Unique, like everyone else

IF INDIVDUALITY HAS NO PLAY, SOCIETY DOES NOT ADVANCE; IF INDIVIDUALITY BREAKS OUT OF ALL BOUNDS, SOCIETY PERISHES ----Thomas Henry Huxley

Last Friday, I was lucky enough to spend the day in Newport, RI, with my friend, Adam. Lucky because it was a perfect, cloudless, 77 degree day; lucky for the great company; and lucky for the oportunity to walk along the cliff walk with the glorious scenic ocean view on one side and the glorious, ostentatious seaside mansion view on the other.

Upon passing one such abode (like the one that cost 11 million dollars to build in the 1890's) Adam remarked, "What would posses somebody to say: 'I need a 3 story 70 room summer cottage with stone turrets'?"

"Oh, Adam" I said, "this has nothing to do with NEED. Those houses are statements. They say: 'Look how much money I have.'"

As we continued along the cliff walk, I got to thinking about all the ways we make statements about ourselves. Of course, most of us don't have the means to do so with oceanside real estate, but we all find little ways of expressing our individuality every day.

Take, for instance the graduation party I went to on Sunday. It was filled with 17 year olds screaming out to the world I AM SOMEBODY UNIQUE with their Hollister and Abercombie T-shirts, their colored flip flops, and their cache of ring tones for their cell phones. One girl had cut the entire front panel of her jeans off, except for a thin strip just above her knee and another just below. It was like an elongated denim film strip depicting the anterior portion of her leg.

At our picnic table, the graduate's Grammy and Bumpa were discussing Saturday's graduation ceremony. "There was one girl there with bright pink hair. It looked just awful. Her parents must have been mortified!"

"Are you kidding?" I asked. "That's fantastic! I don't even know her and I like her."

"Oh, no", Grammy replied. " She's going to look back on those pictures and cringe.

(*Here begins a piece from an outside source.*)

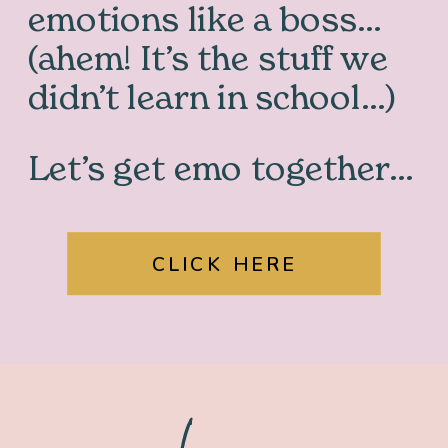
emotions like a boss…
(ahem! It’s the stuff we
didn’t learn in school…)
Let’s get emo together…
CLICK HERE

And how do you get a job in the workforce with pink hair?"

"I disagree. I think she's going to look back and say 'Look at how cool I was.' And what 17 year old enters 'the workforce'? I say, now is the time to do it"

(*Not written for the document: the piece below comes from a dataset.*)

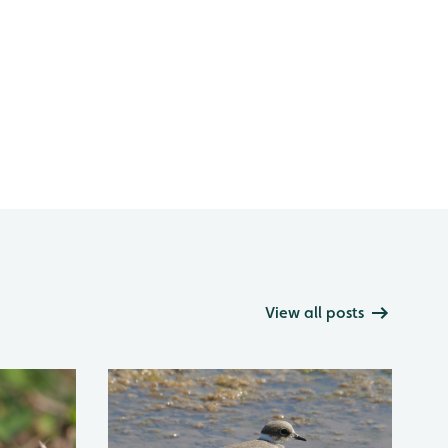
View all posts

Now, I AM in the workforce, so if I want pink hair it has to be a bit more subtle. And we have company shirts, so no Abercrombie for us. Yet somehow everyone still manages to project their identity: the Mom, the ultra-marathoner, the golfer, the drum circle guy, the scrapbooker. We do so in the way we carry ourselves, what we talk about with our patients, the treatment techniques we gravitate toward. Even what we choose to have for lunch makes a statement: "Have you tried the terragon/ carrot soup?" "Oh, no. I only like real food: steak."

So how much of this is our true identity peaking out, and how much is our attempt to project a particular image to the world? And is there really a difference between the two?

I'm not really sure of the answer to that question. And frankly, it may take less time to save enough money to buy a 70 room seaside mansion than it does to figure out the answer. So instead, I'm just gonna throw on a tie dye shirt, grab my ipod of cool tunes, and head out for a roller blade. The world is waiting for my statement.